Even after he was joined on the broadcast by Peter Jennings and Lou Cioffi of ABC News, Mr. McKay continued to lead the coverage. As the captors took 11 Israeli athletes, coaches and officials to the Munich airport, Mr. McKay spoke extemporaneously as events unfolded around him.

When the end of the siege came, he described it to a shocked world.

"When I was a kid, my father used to say our greatest hopes and our worst fears are seldom realized," he said. "Our worst fears have been realized tonight. They have now said that there were 11 hostages. Two were killed in their rooms this -- excuse me, yesterday morning. Nine were killed at the airport tonight. They're all gone."

Mr. McKay won two Emmy Awards for his steady coverage of the crisis, one for sports and one for news -- the only time a sports reporter has received an Emmy in news.
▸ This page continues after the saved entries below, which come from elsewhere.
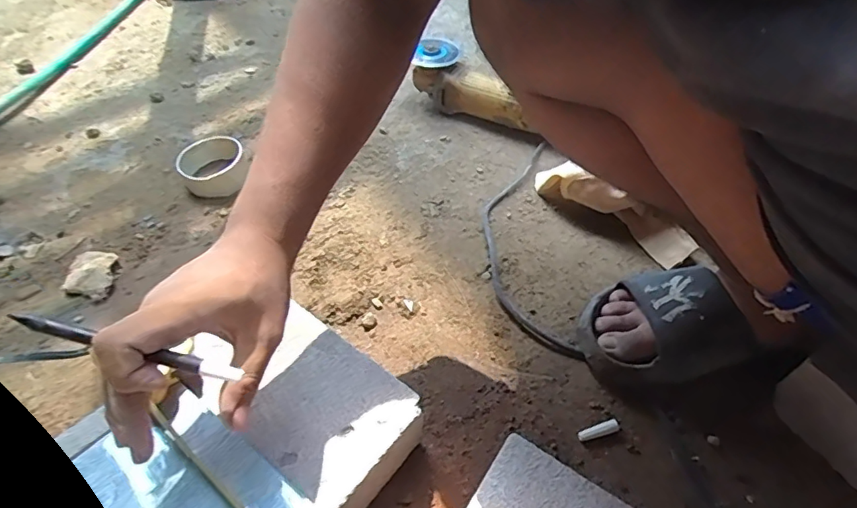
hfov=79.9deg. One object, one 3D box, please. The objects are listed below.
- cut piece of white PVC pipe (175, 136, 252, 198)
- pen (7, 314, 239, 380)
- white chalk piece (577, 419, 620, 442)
[{"bbox_3d":[-0.302,-0.122,0.717,0.095,0.034,0.084,-7,48,-8],"label":"cut piece of white PVC pipe"},{"bbox_3d":[-0.174,0.053,0.291,0.117,0.009,0.009,18,48,-7],"label":"pen"},{"bbox_3d":[0.164,0.170,0.494,0.042,0.006,0.012,-12,49,-12],"label":"white chalk piece"}]

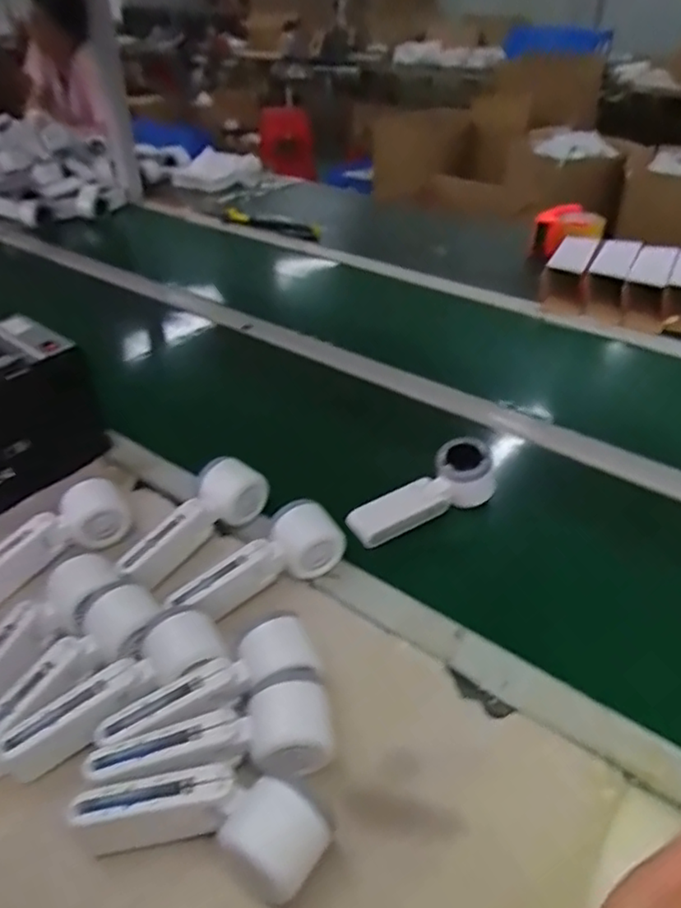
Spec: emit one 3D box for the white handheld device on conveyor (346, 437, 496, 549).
[{"bbox_3d":[0.088,0.046,0.678,0.164,0.050,0.054,-29,42,-8],"label":"white handheld device on conveyor"}]

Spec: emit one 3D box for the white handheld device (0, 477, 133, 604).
[{"bbox_3d":[-0.274,0.080,0.605,0.055,0.047,0.173,24,42,29],"label":"white handheld device"}]

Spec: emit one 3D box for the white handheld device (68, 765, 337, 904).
[{"bbox_3d":[-0.088,0.238,0.418,0.161,0.042,0.060,8,37,10],"label":"white handheld device"}]

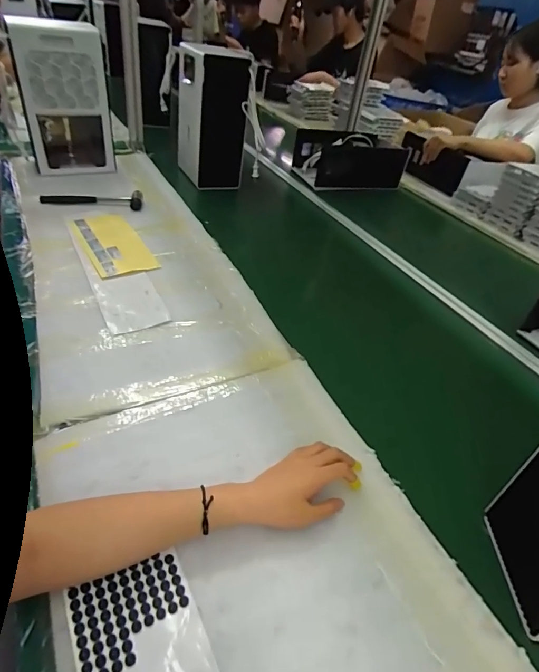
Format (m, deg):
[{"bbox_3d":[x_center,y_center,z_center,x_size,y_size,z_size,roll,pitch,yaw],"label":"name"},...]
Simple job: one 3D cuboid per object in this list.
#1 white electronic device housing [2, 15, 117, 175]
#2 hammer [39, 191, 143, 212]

"He brought a reporter's eye, a literate touch, and above all a personal humanity to every assignment," broadcaster Bob Costas said in a statement. "He had a combination of qualities seldom seen in the history of the medium, not just sports.

James Kenneth McManus -- Mr. McKay's legal name throughout his life -- was born Sept. 24, 1921, in Philadelphia. He moved with his family to Baltimore when he was 14 and was a 1943 graduate of Loyola College, where he was class president and excelled in theater, journalism and debate.

After commanding a Navy minesweeper during World War II, he returned to Baltimore and found a job as a reporter with the Evening Sun. When the paper began a television station in 1947, Mr. McManus (as he was then known) was given a daily sports show and became the first host of a broadcast produced in Baltimore.

In 1950, he moved to New York and WCBS-TV. When an executive decided to name his show "The Real McKay," James McManus became forever known as Jim McKay. He did a variety of television work, including weather game shows and a popular courtroom drama, "The Verdict Is Yours." He also covered the Masters golf tournament and the 1960 Summer Olympics in Rome for CBS.

When ABC's Arledge devised "Wide World of Sports," he turned to Mr. McKay. The show premiered April 29, 1961, and Mr. McKay remained its host for more than 25 years, intoning the famous lines that opened each week's edition: "Spanning the globe to bring you the constant variety of sports . . . the thrill of victory and the agony of defeat . . . the human drama of athletic competition."

Mr. McKay traveled to all 50 states and more than 40 countries to present a sporting smorgasbord, from skiing and gymnastics to weightlifting, speed skating, Grand Prix auto racing, barrel jumping and demolition derbies.

" 'Wide World,' in effect, created a new sports world -- outside of baseball, basketball and football -- and brought that world into our homes for the first time, establishing a foothold in our athletic culture for previously neglected games," Norman Chad wrote in The Washington Post in 1987. "Kids, suddenly, wanted to be gymnasts and figure skaters, and viewers were enchanted by the new pastimes."

Painfully shy in his early years, he overcame his hesitancy in front of a microphone when early TV host Arthur Godfrey told him to imagine that he was speaking to one person. For Mr. McKay, that ideal listener was always his wife, who wrote syndicated television and political columns as Margaret McManus.

In addition to "Wide World," Mr. McKay covered major golf tournaments and horse races -- his two favorite sports -- and was a fixture of ABC's Olympic coverage through 1988. He cut back his appearances on "Wide World" in the late 1980s, and the show ended its 36-year run in 1997. Mr. McKay narrated many sports specials, won 13 Emmy Awards and was inducted into the Television Academy Hall of Fame in 1995.

In later years, Mr. McKay raised thoroughbred horses on his farm and launched the Maryland Million stakes race at Pimlico for horses bred within the state.

He was invited by Costas, one of his leading proteges, to share the anchor's booth at the Winter Olympics in 2002. Mr. McKay wrote a second volume of memoirs in 1998 and produced an autobiographical documentary for HBO in 2003.

His son, Sean McManus, followed his father into broadcasting and is president of CBS News and Sports.

In addition to his wife and son, Mr. McKay is survived by a daughter, Mary Guba of Sparks, Md., and three grandchildren.